Households in the UK are expected to face the highest inflation rates among the world’s seven largest economies in the coming years, according to the International Monetary Fund. The IMF has revised its forecasts, indicating a steeper increase in prices than previously anticipated for this year and next. This development reduces the likelihood of an immediate interest rate cut by the Bank of England, impacting borrowers but benefiting savers.
While the IMF has raised its economic growth projection for the UK this year, it has lowered the estimate for the following year due to concerns about the job market. The updated forecast was revealed during a gathering of prominent politicians and central bank leaders in Washington DC.
Recent data from the Office for National Statistics shows that inflation remained at 3.8% in July and August, the highest level since January 2024. The IMF now projects UK inflation to average 3.4% in 2025, up from the previous estimate of 3.2%. Despite an anticipated slowdown to 2.5% next year, this still surpasses the earlier 2.3% prediction.
This outlook indicates that UK households will experience the highest inflation rates compared to other G7 economies over the next two years, including Canada, France, Germany, Italy, Japan, and the US. This poses a challenge for the Bank of England in its efforts to bring inflation back to the target rate of 2%.
The IMF’s chief economist, Pierre-Olivier Gourinchas, highlighted temporary factors driving inflation, such as increased water bills and transportation costs. He expects these factors to subside, although there are risks of rising labor costs and inflation expectations.

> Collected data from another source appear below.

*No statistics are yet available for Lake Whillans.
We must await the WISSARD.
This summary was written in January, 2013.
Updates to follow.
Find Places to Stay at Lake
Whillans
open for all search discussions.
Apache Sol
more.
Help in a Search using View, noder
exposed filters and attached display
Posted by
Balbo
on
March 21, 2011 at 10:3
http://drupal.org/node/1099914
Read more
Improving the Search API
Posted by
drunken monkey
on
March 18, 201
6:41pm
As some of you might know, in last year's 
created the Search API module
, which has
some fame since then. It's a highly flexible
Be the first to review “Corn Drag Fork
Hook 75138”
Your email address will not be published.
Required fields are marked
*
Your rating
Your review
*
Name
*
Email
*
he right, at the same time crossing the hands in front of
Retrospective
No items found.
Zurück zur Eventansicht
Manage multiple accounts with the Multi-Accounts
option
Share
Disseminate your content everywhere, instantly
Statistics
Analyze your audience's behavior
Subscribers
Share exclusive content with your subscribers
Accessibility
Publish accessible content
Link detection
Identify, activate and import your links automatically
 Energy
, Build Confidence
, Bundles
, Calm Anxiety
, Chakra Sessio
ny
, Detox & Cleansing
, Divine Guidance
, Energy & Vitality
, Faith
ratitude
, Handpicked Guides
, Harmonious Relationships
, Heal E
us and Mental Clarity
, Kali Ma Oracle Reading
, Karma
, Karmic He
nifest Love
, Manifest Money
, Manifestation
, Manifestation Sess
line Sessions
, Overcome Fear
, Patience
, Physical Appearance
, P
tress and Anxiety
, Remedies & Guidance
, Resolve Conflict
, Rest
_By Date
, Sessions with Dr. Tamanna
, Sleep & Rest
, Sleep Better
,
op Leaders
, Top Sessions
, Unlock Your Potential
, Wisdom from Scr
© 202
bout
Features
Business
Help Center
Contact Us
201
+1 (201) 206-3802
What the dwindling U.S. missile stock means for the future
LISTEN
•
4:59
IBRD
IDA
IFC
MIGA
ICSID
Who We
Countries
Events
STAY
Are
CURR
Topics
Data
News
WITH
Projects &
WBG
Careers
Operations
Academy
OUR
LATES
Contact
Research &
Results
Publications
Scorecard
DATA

The UK economy is forecasted to grow by 1.3% this year, an improvement from the previous estimate of 1.2%, but the IMF has revised its growth prediction for next year downward to 1.3%, citing global trade pressures as a threat to many economies.
While global growth for this year has been upgraded to 3.2%, with several economies showing resilience against tariff pressures, countries like Canada and France have seen reduced growth projections. The US, on the other hand, witnessed a slight improvement in its forecast.
Chancellor Rachel Reeves acknowledged the improved growth forecast for this year but emphasized the need for further economic progress to benefit all citizens. Concerns about high inflation levels in the UK could constrain the Bank of England’s ability to adjust interest rates, potentially impacting consumer and business activities. The delicate balance between combating inflation and supporting a fragile job market poses a challenge for central banks, including the Bank of England.